**Text under study:**
********

# Stihl BG55 Leaking Gas



## G-Mann (Dec 29, 2007)

I have a Stihl BG55 2 stroke leaf blower that leaks gas. After using it yesterday, it started and runs fine. However when I put it back in the garage and came back in, about 20 minutes later, I seen a puddle of gas under the thing. So I put it on the work bench and looked it over. It was leaking out of what am almost sure the vent that is on top of the tank. It is a small round dome with tiny nipples that I think is the tank vent. Even though the gas level was below the vent, you could see it seep gas out of it tracing the leak to the bottom of the machine onto the bench! With the gas level 2 inches below the gas cap, I loosened the cap with the sound of pressure and gas comming out of the cap. For some reason the thing is not venting properly. I can eliminate the problem by simply loosening the cap when not using it, but want to fix the thing right. Does anyone know what needs to be done to get this thing fixed?


----------



## 30yearTech (Sep 14, 2006)

It probably is the vent, replacing it should take care of the leak, however the vent is designed to let air into the tank not out. Pressure in the tank is somewhat normal and does not indicate that the vent is bad. Check the hoses as well and make sure none are leaking, if there is pressure in tank it could force fuel to leak out a small pinhole in one of the lines.


----------

********

**Records provided:**
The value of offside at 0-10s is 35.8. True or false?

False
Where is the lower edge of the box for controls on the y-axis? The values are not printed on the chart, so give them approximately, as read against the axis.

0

********

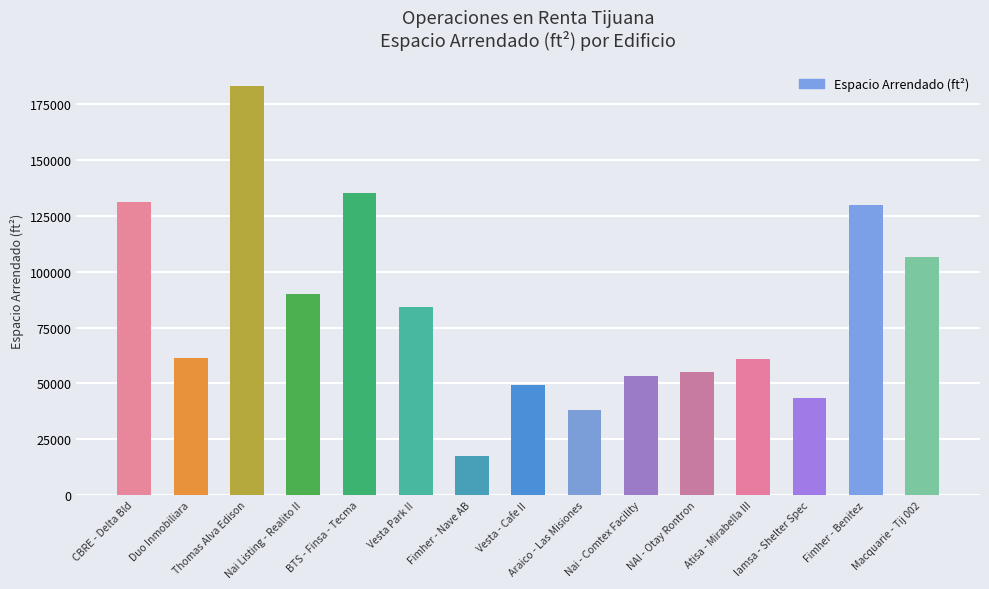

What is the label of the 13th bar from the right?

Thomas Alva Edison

********

**Tasks to perform:**
**A.** Reproduce the Stihl BG55 leaking gas thread word for word, in full.
**B.** Format the lines of the records as a JSON list of strings, one string per line and blank lines omitted, beginning at the line containing "The value of" and ending with the line containing "Where is the". Include only those lines.
The forum thread and the records were drawn from separate sources.

**Solutions per task:**
**A.**
# Stihl BG55 Leaking Gas



## G-Mann (Dec 29, 2007)

I have a Stihl BG55 2 stroke leaf blower that leaks gas. After using it yesterday, it started and runs fine. However when I put it back in the garage and came back in, about 20 minutes later, I seen a puddle of gas under the thing. So I put it on the work bench and looked it over. It was leaking out of what am almost sure the vent that is on top of the tank. It is a small round dome with tiny nipples that I think is the tank vent. Even though the gas level was below the vent, you could see it seep gas out of it tracing the leak to the bottom of the machine onto the bench! With the gas level 2 inches below the gas cap, I loosened the cap with the sound of pressure and gas comming out of the cap. For some reason the thing is not venting properly. I can eliminate the problem by simply loosening the cap when not using it, but want to fix the thing right. Does anyone know what needs to be done to get this thing fixed?


----------



## 30yearTech (Sep 14, 2006)

It probably is the vent, replacing it should take care of the leak, however the vent is designed to let air into the tank not out. Pressure in the tank is somewhat normal and does not indicate that the vent is bad. Check the hoses as well and make sure none are leaking, if there is pressure in tank it could force fuel to leak out a small pinhole in one of the lines.


----------

**B.**
[
  "The value of offside at 0-10s is 35.8. True or false?",
  "False",
  "Where is the lower edge of the box for controls on the y-axis? The values are not printed on the chart, so give them approximately, as read against the axis."
]